Göttingen. Zugleich rechnen die Kritiker vor, dass mit der Wasserkraftanlage zur Stromerzeugung nach aktuellen Vergütungssätzen gemäß Energieeinspeisungsgesetz (EEG) jährlich etwa 4200 Euro verdient werden könnten.

Die Kosten aber würden „selbst bei einer vorsichtigen Kalkulation und großzügigen Abschreibung von mehr als 20“ Jahren „vermutlich“ mehr als 9700 Euro im Jahr liegen.

Stadtwerkevorstand Gerd Rappenecker weist die Kritik zurück. Die Investition sei „schon in Ordnung“. Die Anlage sei tatsächlich für eine Laufzeit von 20 Jahren durchgerechnet - „und das mit einer kleinen positiven Rendite“. Dabei würden die Stadtwerke aber nicht mit möglichen Einnahmen nach dem EEG rechnen.

Weil der erzeugte Strom ausschließlich für die Wasserkraftanlage Springmühle selbst genutzt werde, sei der dadurch gesparte und höhere Kaufpreis auf den Strommarkt gegengerechnet worden. Das „Schöne“ an der Anlage sei aber, dass sie wegen ihrer einfachen Bauart „voraussichtlich viel länger laufen wird“.

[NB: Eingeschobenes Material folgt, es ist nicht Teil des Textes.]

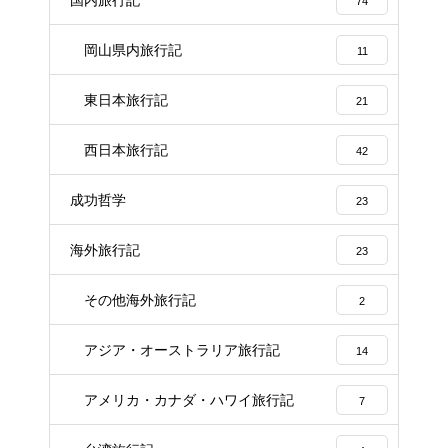
国内旅行記
74
岡山県内旅行記
11
東日本旅行記
21
西日本旅行記
42
成功哲学
23
海外旅行記
23
その他海外旅行記
2
アジア・オーストラリア旅行記
14
アメリカ・カナダ・ハワイ旅行記
7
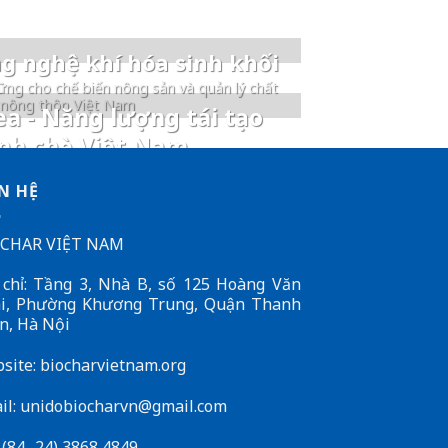
g nghệ khí hóa sinh khối
ững cho chế biến nông sản và quản lý chất
 nông thôn Việt Nam
a - Năng lượng tái tạo
nh chè Việt Nam
N HỆ
CHAR VIỆT NAM
 chỉ: Tầng 3, Nhà B, số 125 Hoàng Văn
i, Phường Khương Trung, Quận Thanh
n, Hà Nội
site: biocharvietnam.org
il:
unidobiocharvn@gmail.com
: (84- 24) 3868 4849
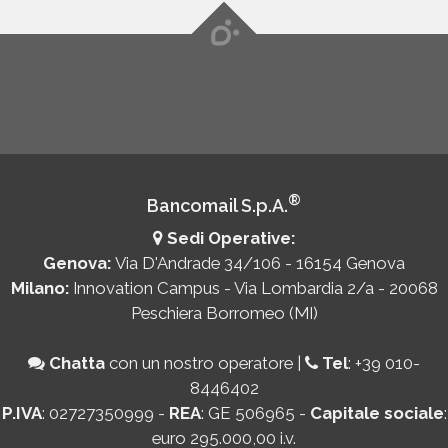
®
Bancomail S.p.A.
Sedi Operative:
Genova:
Via D'Andrade 34/106 - 16154 Genova
Milano:
Innovation Campus - Via Lombardia 2/a - 20068
Peschiera Borromeo (MI)
Chatta
con un nostro operatore
|
Tel
:
+39 010-
8446402
P.IVA
: 02727350999 -
REA
: GE 506965 -
Capitale sociale
:
euro 295.000,00 i.v.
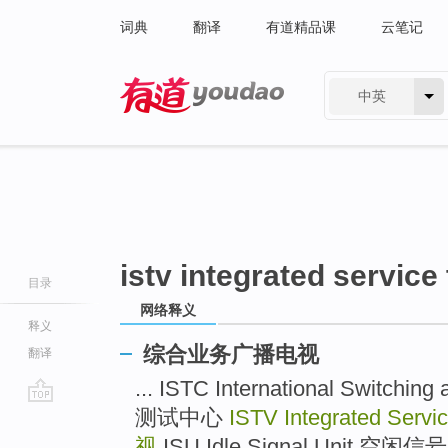
词典
翻译
有道精品课
云笔记
中英
有道 - 网易旗下搜索
istv integrated service 
目录
网络释义
释义
综合业务广播电视
翻译
... ISTC International Switch
测试中心
ISTV Integrated Servi
go
top
视
ISU Idle Signal Unit 空闲信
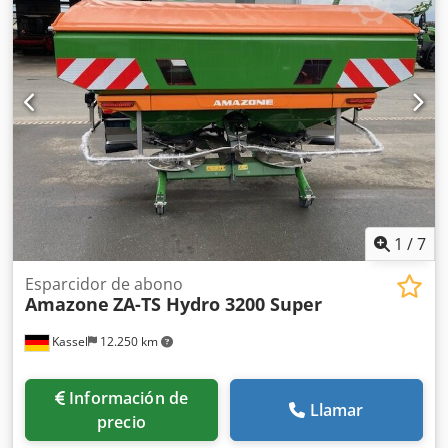
instalación para dispositivos base ZA, recogedor de
suciedad S / iluminación LED Dcjdpfx Ajt Dwh Rjigsk
1
/
7
Esparcidor de abono
Amazone
ZA-TS Hydro 3200 Super
Kassel
12.250 km
Información de
Llamar
precio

Mehr als 60 Jahren ohne größere Revisionen seien bei Wasserkraftwerken nichts Ungewöhnliches. „Der eigentliche Spaß beginnt also erst nach zwanzig Jahren“, sagt Rappenecker.

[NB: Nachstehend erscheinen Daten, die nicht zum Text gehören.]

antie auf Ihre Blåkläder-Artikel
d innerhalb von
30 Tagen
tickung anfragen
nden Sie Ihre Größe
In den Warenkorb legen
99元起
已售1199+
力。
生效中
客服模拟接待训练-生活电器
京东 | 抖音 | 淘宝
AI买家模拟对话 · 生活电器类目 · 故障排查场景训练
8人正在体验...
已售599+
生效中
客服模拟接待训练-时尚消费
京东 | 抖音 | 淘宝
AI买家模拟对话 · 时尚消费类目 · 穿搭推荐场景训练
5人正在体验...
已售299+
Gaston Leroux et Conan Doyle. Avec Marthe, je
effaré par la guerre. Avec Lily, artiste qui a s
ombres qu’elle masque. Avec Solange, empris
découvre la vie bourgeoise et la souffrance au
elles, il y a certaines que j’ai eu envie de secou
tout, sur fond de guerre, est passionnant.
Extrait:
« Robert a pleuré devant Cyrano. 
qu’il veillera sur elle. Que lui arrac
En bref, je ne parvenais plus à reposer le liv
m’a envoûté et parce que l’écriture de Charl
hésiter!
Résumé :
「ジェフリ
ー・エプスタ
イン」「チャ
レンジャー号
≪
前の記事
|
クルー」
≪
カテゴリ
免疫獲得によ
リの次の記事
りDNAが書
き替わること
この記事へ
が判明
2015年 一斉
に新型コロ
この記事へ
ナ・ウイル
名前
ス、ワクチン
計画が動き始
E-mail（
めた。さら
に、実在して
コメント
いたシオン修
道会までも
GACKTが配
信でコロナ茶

In dieser Woche ha die Stadtwerke AG an einem alten Wasserfall der Grone auf ihrem Quellgelände ein kleines Wasserrad in Betrieb genommen, das jährlich etwa 50 000 Kilowattstunden Strom erzeugen soll. Investitionssumme: 105 000 Euro. Es soll nach AG-Angaben vor allem aber zeigen, dass auch regional und mit kleinen Anlagen erfolgreich regenerative Energie genutzt werden könne.